Selon Pegida, l’attentat donc a été victime l’hebdomadaire satirique Charlie Hebdo le 7 janvier est une preuve que les islamistes ne peuvent appartenir à une société démocratique, puisque leurs solutions sont la violence et la mort. « Mais nos hommes politiques veulent nous convaincre du contraire », se plaint Pegida sur son profil Facebook.

Le vice-président de l’AfD, Alexander Gauland, est du même avis. « Cet événement sanglant démentit ceux qui ont ignoré ou se sont moqués des inquiétudes du peuple en ce qui concerne la menace imminente d’islamisation », a-t-il déclaré.

>> Lire : La presse internationale pleure Charlie Hebdo

« Pas d’amalgame », met en garde la direction de l’AfD

Dans le même temps, le dirigeant du parti, Bernd Lucke, a mis ses partisans en garde contre les amalgames, et a appelé à la « discrétion ».
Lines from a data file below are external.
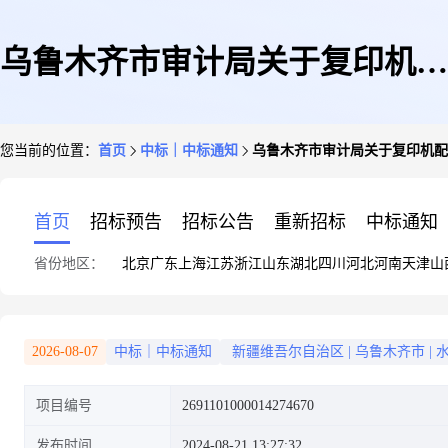
乌鲁木齐市审计局关于复印机配
您当前的位置：
首页
中标｜中标通知
乌鲁木齐市审计局关于复印机配
件的网上超市采购项目成交公告
首页
招标预告
招标公告
重新招标
中标通知
省份地区：
北京
广东
上海
江苏
浙江
山东
湖北
四川
河北
河南
天津
山
2026-08-07
中标｜中标通知
新疆维吾尔自治区
|
乌鲁木齐市
|
项目编号
2691101000014274670
发布时间
2024-08-21 13:27:32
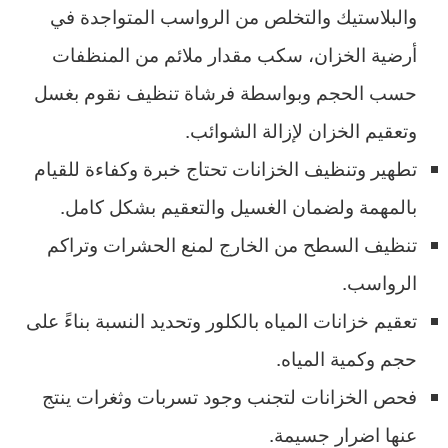
والبلاستيك والتخلص من الرواسب المتواجدة في
أرضية الخزان، سكب مقدار ملائم من المنظفات
حسب الحجم وبواسطة فرشاة تنظيف نقوم بغسل
وتعقيم الخزان لإزالة الشوائب.
تطهير وتنظيف الخزانات تحتاج خبرة وكفاءة للقيام
بالمهمة ولضمان الغسيل والتعقيم بشكل كامل.
تنظيف السطح من الخارج لمنع الحشرات وتراكم
الرواسب.
تعقيم خزانات المياه بالكلور وتحديد النسبة بناءً على
حجم وكمية المياه.
فحص الخزانات لتجنب وجود تسربات وثغرات ينتج
عنها اضرار جسيمة.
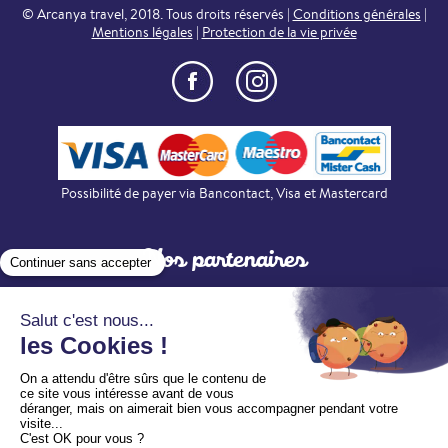
© Arcanya travel, 2018. Tous droits réservés |
Conditions générales
|
Mentions légales
|
Protection de la vie privée
Possibilité de payer via Bancontact, Visa et Mastercard
Nos partenaires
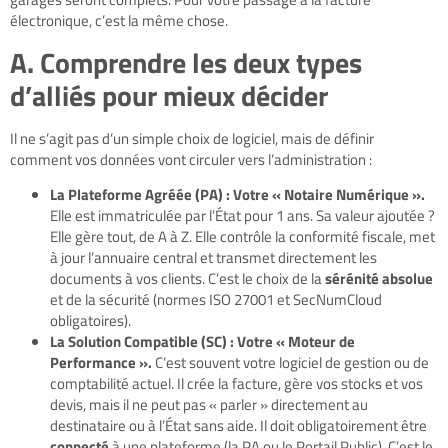
électronique, c’est la même chose.
A.
Comprendre les deux types
d’alliés pour mieux décider
Il ne s’agit pas d’un simple choix de logiciel, mais de définir
comment vos données vont circuler vers l’administration :
La Plateforme Agréée (PA) : Votre « Notaire Numérique ».
Elle est immatriculée par l’État pour 1 ans. Sa valeur ajoutée ?
Elle gère tout, de A à Z. Elle contrôle la conformité fiscale, met
à jour l’annuaire central et transmet directement les
documents à vos clients. C’est le choix de la
sérénité absolue
et de la sécurité (normes ISO 27001 et SecNumCloud
obligatoires).
La Solution Compatible (SC) : Votre « Moteur de
Performance ».
C’est souvent votre logiciel de gestion ou de
comptabilité actuel. Il crée la facture, gère vos stocks et vos
devis, mais il ne peut pas « parler » directement au
destinataire ou à l’État sans aide. Il doit obligatoirement être
connecté
à une plateforme (la PA ou le Portail Public). C’est le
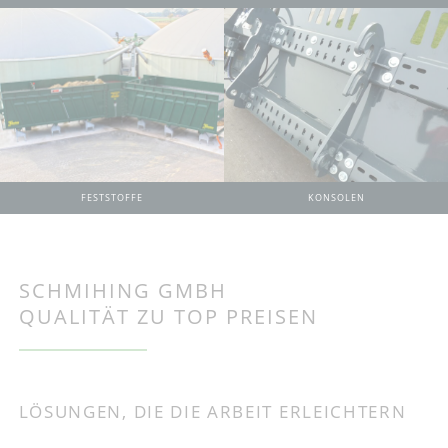
KONSOLEN
FESTSTOFFE
SCHMIHING GMBH
QUALITÄT ZU TOP PREISEN
LÖSUNGEN, DIE DIE ARBEIT ERLEICHTERN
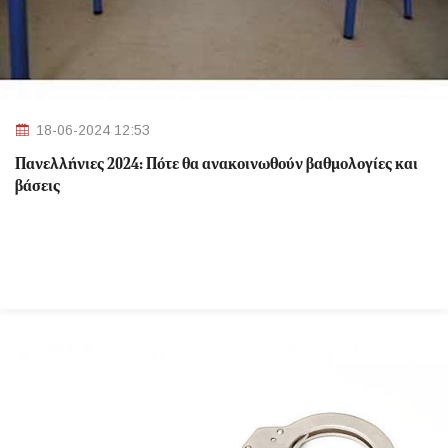
18-06-2024 12:53
Πανελλήνιες 2024: Πότε θα ανακοινωθούν βαθμολογίες και
βάσεις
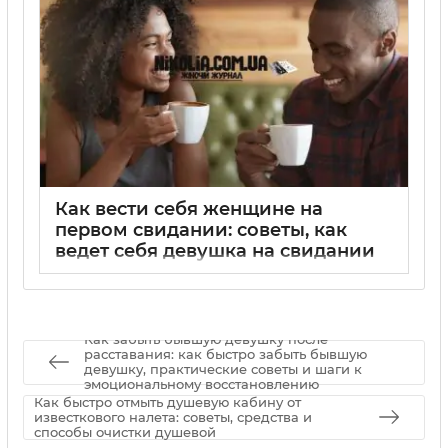
Как вести себя женщине на
первом свидании: советы, как
ведет себя девушка на свидании
02 09 2025
0
Как забыть бывшую девушку после
расставания: как быстро забыть бывшую
девушку, практические советы и шаги к
эмоциональному восстановлению
Как быстро отмыть душевую кабину от
известкового налета: советы, средства и
способы очистки душевой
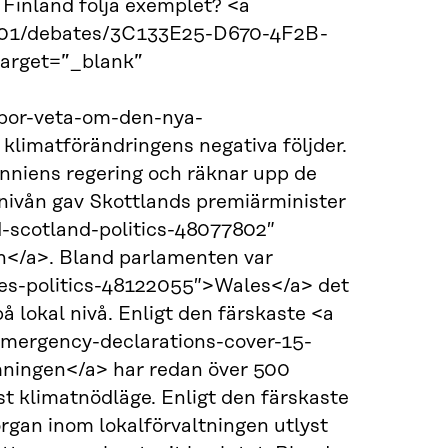
 Finland följa exemplet? <a
5-01/debates/3C133E25-D670-4F2B-
arget=”_blank”
a-bor-veta-om-den-nya-
klimatförändringens negativa följder.
nniens regering och räknar upp de
nivån gav Skottlands premiärminister
d-scotland-politics-48077802″
n</a>. Bland parlamenten var
les-politics-48122055″>Wales</a> det
på lokal nivå. Enligt den färskaste <a
emergency-declarations-cover-15-
mningen</a> har redan över 500
t klimatnödläge. Enligt den färskaste
gan inom lokalförvaltningen utlyst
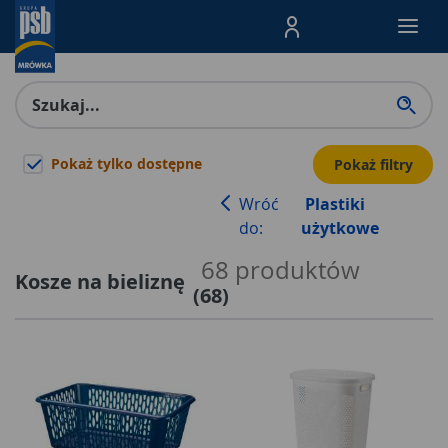
Menu Produktów, nawigacja: E
Pokaż tylko dostępne
Pokaż filtry
Wróć
Plastiki
do:
użytkowe
68
produktów
Kosze na bieliznę
(
68
)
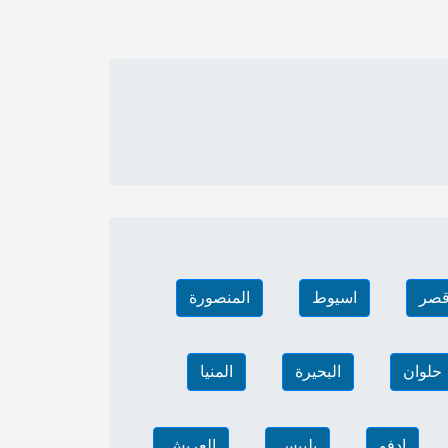
قصر
اسيوط
المنصورة
حلوان
البحيرة
المنيا
إدفو
بلبيس
العريش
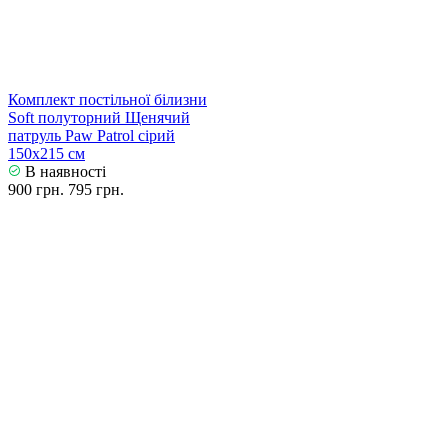
Комплект постільної білизни
Soft полуторний Щенячий
патруль Paw Patrol сірий
150х215 см
В наявності
900 грн.
795 грн.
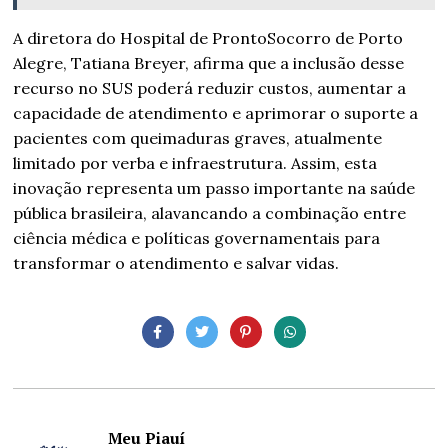
A diretora do Hospital de ProntoSocorro de Porto
Alegre, Tatiana Breyer, afirma que a inclusão desse
recurso no SUS poderá reduzir custos, aumentar a
capacidade de atendimento e aprimorar o suporte a
pacientes com queimaduras graves, atualmente
limitado por verba e infraestrutura. Assim, esta
inovação representa um passo importante na saúde
pública brasileira, alavancando a combinação entre
ciência médica e políticas governamentais para
transformar o atendimento e salvar vidas.
Meu Piauí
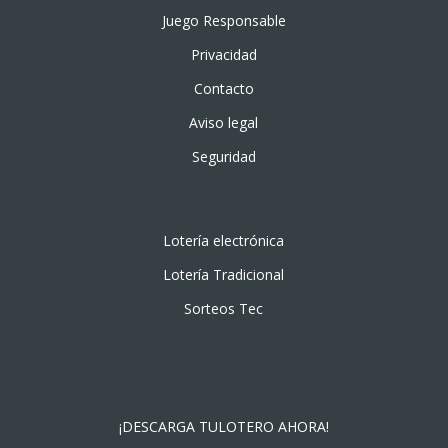
Juego Responsable
Privacidad
Contacto
Aviso legal
Seguridad
Lotería electrónica
Lotería Tradicional
Sorteos Tec
¡DESCARGA TULOTERO AHORA!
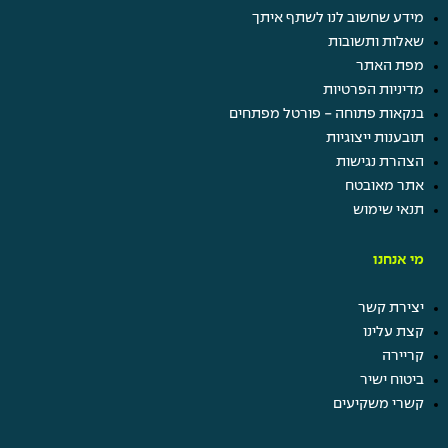
מידע שחשוב לנו לשתף איתך
שאלות ותשובות
מפת האתר
מדיניות הפרטיות
בנקאות פתוחה - פורטל מפתחים
תובענות ייצוגיות
הצהרת נגישות
אתר מאובטח
תנאי שימוש
מי אנחנו
יצירת קשר
קצת עלינו
קריירה
ביטוח ישיר
קשרי משקיעים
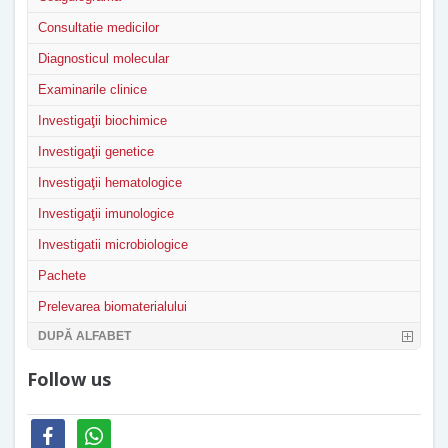
Consultatie medicilor
Diagnosticul molecular
Examinarile clinice
Investigaţii biochimice
Investigaţii genetice
Investigaţii hematologice
Investigaţii imunologice
Investigatii microbiologice
Pachete
Prelevarea biomaterialului
DUPĂ ALFABET
Follow us
facebook
whatsapp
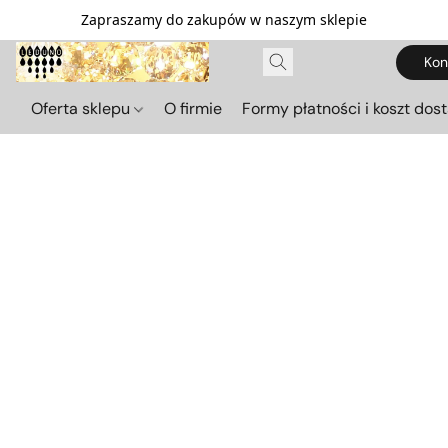
Zapraszamy do zakupów w naszym sklepie
Kon
Oferta sklepu
O firmie
Formy płatności i koszt dos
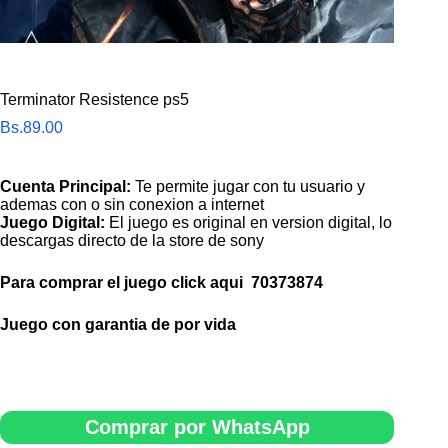
Terminator Resistence ps5
Bs.
89.00
Cuenta Principal:
Te permite jugar con tu usuario y
ademas con o sin conexion a internet
Juego Digital:
El juego es original en version digital, lo
descargas directo de la store de sony
Para comprar el juego click aqui
70373874
Juego con garantia de por vida
Comprar por WhatsApp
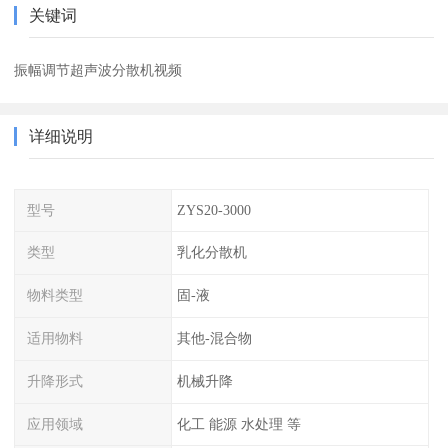
关键词
振幅调节超声波分散机视频
详细说明
型号
ZYS20-3000
类型
乳化分散机
物料类型
固-液
适用物料
其他-混合物
升降形式
机械升降
应用领域
化工 能源 水处理 等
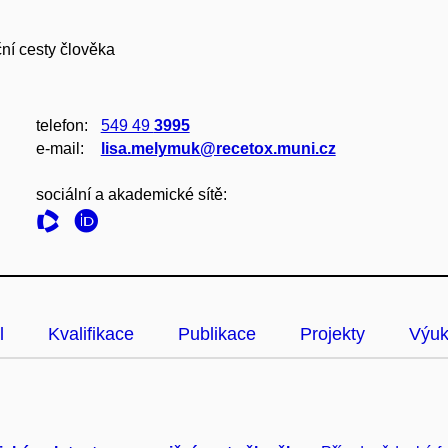
ní cesty člověka
telefon:
549 49
3995
e‑mail:
lisa.melymuk@recetox.muni.cz
sociální a akademické sítě:
l
Kvalifikace
Publikace
Projekty
Výu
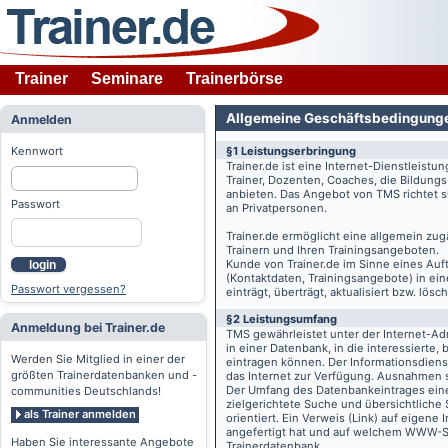
Trainer
Seminare
Trainerbörse
Allgemeine Geschäftsbedingung
Anmelden
Kennwort
§1 Leistungserbringung
Trainer.de
ist eine Internet-Dienstleistu
Trainer, Dozenten, Coaches, die Bildung
anbieten. Das Angebot von TMS richtet s
Passwort
an Privatpersonen.
Trainer.de
ermöglicht eine allgemein zug
Trainern und Ihren Trainingsangeboten.
Kunde von
Trainer.de
im Sinne eines Auftr
login
(Kontaktdaten, Trainingsangebote) in ein
Passwort vergessen?
einträgt, überträgt, aktualisiert bzw. lö
§2 Leistungsumfang
Anmeldung bei Trainer.de
TMS gewährleistet unter der Internet-A
in einer Datenbank, in die interessierte,
Werden Sie Mitglied in einer der
eintragen können. Der Informationsdien
größten Trainerdatenbanken und -
das Internet zur Verfügung. Ausnahmen s
Der Umfang des Datenbankeintrages eines 
communities Deutschlands!
zielgerichtete Suche und übersichtliche
als Trainer anmelden
orientiert. Ein Verweis (Link) auf eigene
angefertigt hat und auf welchem WWW-Serv
Haben Sie interessante Angebote
Trainerdatenbank.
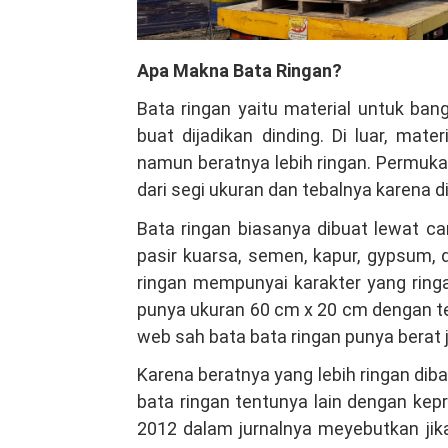
Apa Makna Bata Ringan?
Bata ringan yaitu material untuk b
buat dijadikan dinding. Di luar, mat
namun beratnya lebih ringan. Permuka
dari segi ukuran dan tebalnya karena 
Bata ringan biasanya dibuat lewat ca
pasir kuarsa, semen, kapur, gypsum,
ringan mempunyai karakter yang ringa
punya ukuran 60 cm x 20 cm dengan te
web sah bata bata ringan punya berat 
Karena beratnya yang lebih ringan di
bata ringan tentunya lain dengan kep
2012 dalam jurnalnya meyebutkan jik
« Un crime violent commis par deux extrémistes ne doit pas être attribué à toute une communauté religieuse majoritairement constituée de membres pacifiques et respectables », a-t-il insisté.

Dans une déclaration pour Focus online, le représentant de l’AfD au Parlement européen, Hans-Olaf Henkel, avait déjà averti que l’attentat parisien ne devrait pas être utilisé pour « créer un sentiment négatif contre les étrangers ».

Hans-Olaf Henkel a lui-même affirmé qu’il ne négocierait pas avec Pegida.Il a néanmoins estimé légitime que les membres de l’AfD de Saxe veuillent rencontrer les membres de Pegida.

>> Lire : Les luttes intestines de l’AfD profitent à Merkel

Pegida diffame l’Islam en général

Lors des manifestations organisées par Pegida, les orateurs s’en sont pris non seulement aux musulmans radicaux, mais également à l’Islam en général. Les cérémonies d’enterrement ont notamment été critiquées.

Jusqu’à récemment, les organisateurs du mouvement avaient refusé de négocier avec des partis politiques et déclaraient vouloir rester un mouvement non partisan. En général, Pegida refuse également d’accorder des entretiens à la presse.

Cependant, après la rencontre de jeudi, le mouvement a exprimé sa volonté de poursuivre la discussion.

« Nous continuerons à dialoguer, ont confirmé les représentants de Pegida, et nous serions heureux de voir d’autres partis politiques représentés au parlement de Saxe suivre l’exemple de l’AfD. »

Depuis plusieurs semaines, les Européens patriotes contre l'islamisation de l'Occident, Pegida, selon l'acronyme allemand, manifestent contre l'« infiltration étrangère » de la société allemande causée par l'Islam.

Le mouvement fait également campagne contre les demandeurs d'asile, les politiques allemandes et européennes vis-à-vis de la Russie et les médias.

La plus grande manifestation organisée par Pegida a rassemblé 18 000 participants et s'est déroulée à Dresde à la fin du mois de décembre.

Les organisateurs et les sympathisants du mouvement le considèrent comme un « mouvement citoyen » et se distancient publiquement des groupes d'extrême droite. Ils revendiquent utiliser l'« idée chrétienne de l'homme », mais des personnalités de l'Église les ont accusés de « racisme déguisé en religion ».

Pegida surfe sur la peur du terrorisme islamiste pour diffuser un sentiment général défavorable aux réfugiés et aux étrangers, bien qu'elle réfute cette accusation, qu'elle qualifie de campagne de diffamation.